Le Versoisien Alan Roura (23 ans) va s’attaquer au Vendée Globe. Le marin sera le plus jeune skipper de l’histoire de cette régate. Il naviguera sur l'ancien 60 pieds de Bernard Stamm.
06 avr. 2016, 10:38
/ Màj. le 06 avr. 2016 à 10:40
Alan Roura sur le 60 pieds construit par Bernard Stamm.

Le 6 novembre, Alan Roura (23 ans) prendra le départ du mythique Vendée Globe. Seul Suisse et plus jeune concurrent de la huitième édition de cette course autour du monde par les trois caps, en solitaire, sans escale et sans assistance. Comment le marin romand appréhende-t-il cette épreuve? «C’est une envie que j’ai depuis un moment déjà. Depuis la Mini en fait. C’est un peu le rêve ultime. Maintenant j’ai un super bateau, donc on y va», explique Alan Roura.

Question bateau, il est servi: il a récupéré le célèbre «Superbigou» que Bernard Stamm avait construit de ses mains à Lesconil, en Finistère sud, pour participer à l’édition 2000 de ce même Vendée. A 23 ans, est-on assez affûté pour se lancer dans un Vendée Globe? Le Versoisien n’élude pas la question: «Je n’ai peut-être pas encore la somme d’expérience que certains peuvent avoir sur un 60 pieds IMOCA, c’est sûr, mais ça fait aussi vingt ans que je navigue. J’ai trois gros projets derrière moi et pas loin de 100 000 milles nautiques au compteur. Ca fait un bon bout de temps que je m’entraîne. Sur un Vendée Globe, il ne faut pas forcément être le meilleur compétiteur, il faut avant tout être le meilleur marin, et je pense avoir un bon esprit marin. Le Vendée Globe, c’est une grande aventure qu’il faut vivre, mais je suis aussi conscient que je n’ai pas un bateau qui me permettra de le gagner. Ce bateau n’est pas de dernière génération.»

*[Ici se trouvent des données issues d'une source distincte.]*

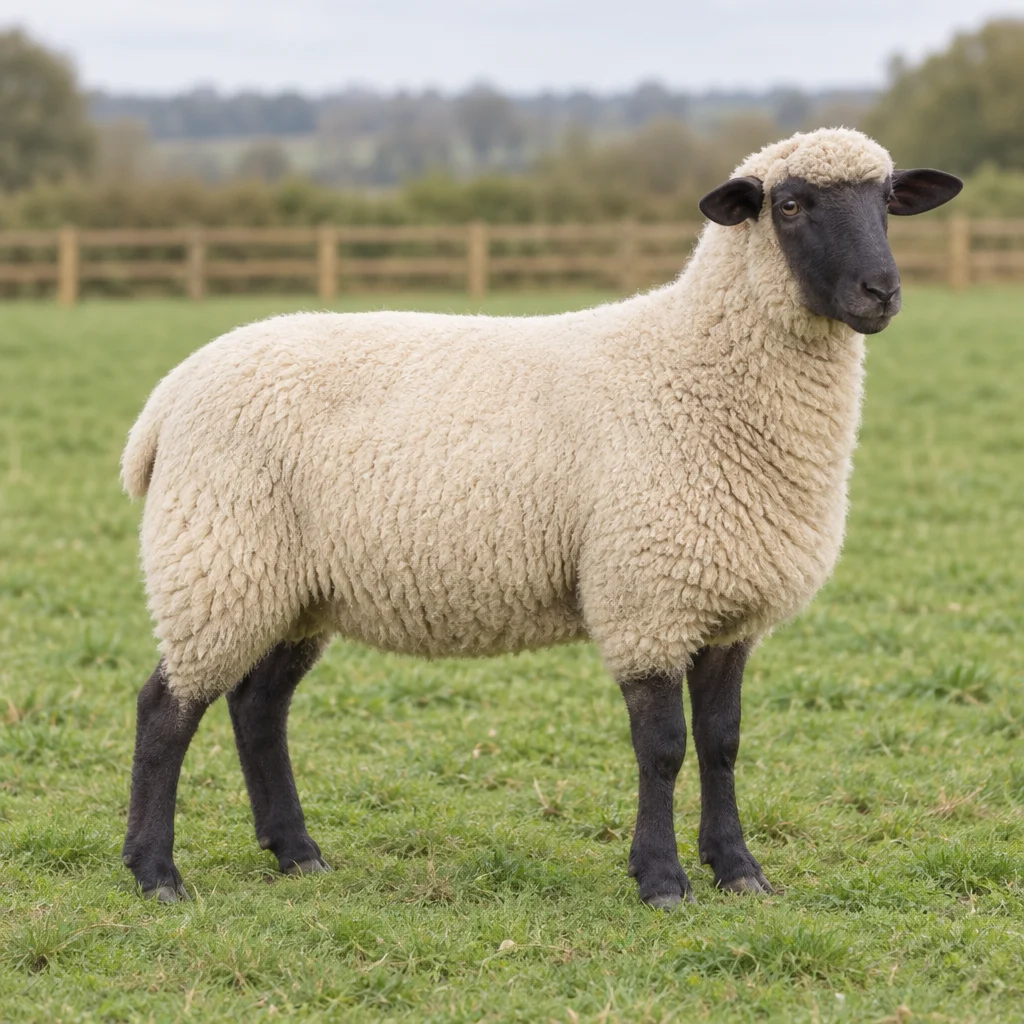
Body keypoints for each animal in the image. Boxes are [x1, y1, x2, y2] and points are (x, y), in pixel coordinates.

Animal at [119, 128, 962, 906]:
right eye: (789, 206)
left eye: (889, 202)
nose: (880, 293)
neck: (695, 365)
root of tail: (168, 397)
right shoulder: (646, 598)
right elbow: (663, 748)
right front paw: (661, 879)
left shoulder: (727, 606)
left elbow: (723, 743)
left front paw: (738, 870)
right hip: (217, 559)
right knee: (167, 709)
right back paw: (157, 873)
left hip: (293, 585)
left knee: (259, 706)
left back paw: (295, 851)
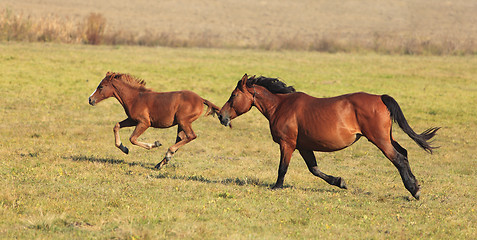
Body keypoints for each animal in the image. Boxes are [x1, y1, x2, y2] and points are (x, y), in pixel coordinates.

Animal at [88, 72, 222, 170]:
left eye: (101, 86)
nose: (90, 99)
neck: (135, 98)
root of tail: (201, 99)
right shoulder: (132, 120)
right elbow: (116, 126)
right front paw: (124, 148)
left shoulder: (144, 123)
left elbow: (132, 139)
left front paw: (154, 144)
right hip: (181, 124)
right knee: (181, 139)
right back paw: (161, 163)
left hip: (184, 121)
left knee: (191, 136)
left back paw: (168, 153)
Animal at [217, 74, 438, 200]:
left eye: (234, 95)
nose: (221, 115)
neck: (281, 106)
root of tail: (380, 98)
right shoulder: (303, 146)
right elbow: (314, 169)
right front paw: (340, 181)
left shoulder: (287, 144)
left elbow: (282, 168)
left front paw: (276, 187)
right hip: (387, 138)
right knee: (404, 153)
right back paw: (415, 185)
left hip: (380, 140)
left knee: (398, 159)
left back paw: (413, 190)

Avec les conseil de Bernard Stamm, himself

Faire revivre le «Superbigou» de Bernard Stamm le temps d’un Vendée Globe représente une belle histoire aussi pour le Versoisien: «C’est génial, parce que Bernard est quelqu’un d’assez incroyable. Il a vraiment fait évoluer la voile, il a réalisé de belles choses et ce bateau-là était son premier bébé. Ce 60 pieds est magique, mais il est très physique, à l’image de Bernard! Il faut vraiment se battre pour le faire marcher. Bernard a toujours été un peu mon idole, donc c’est une sorte de rêve qui se réalise, de pouvoir naviguer avec le bateau de son idole. On vient de passer toutes les jauges. Le bateau est aux petits oignons. Il a subi un lifting express: agrandissement et amélioration de la cellule de vie en supprimant le ballast arrière, sur les conseils de Bernard Stamm himself. Le mât, la quille et les safrans ont été contrôlés. On a aussi vérifié la coque entièrement. Elle est fiable. Certes c’est un vieux bateau, mais qui est toujours d’attaque au niveau performance.»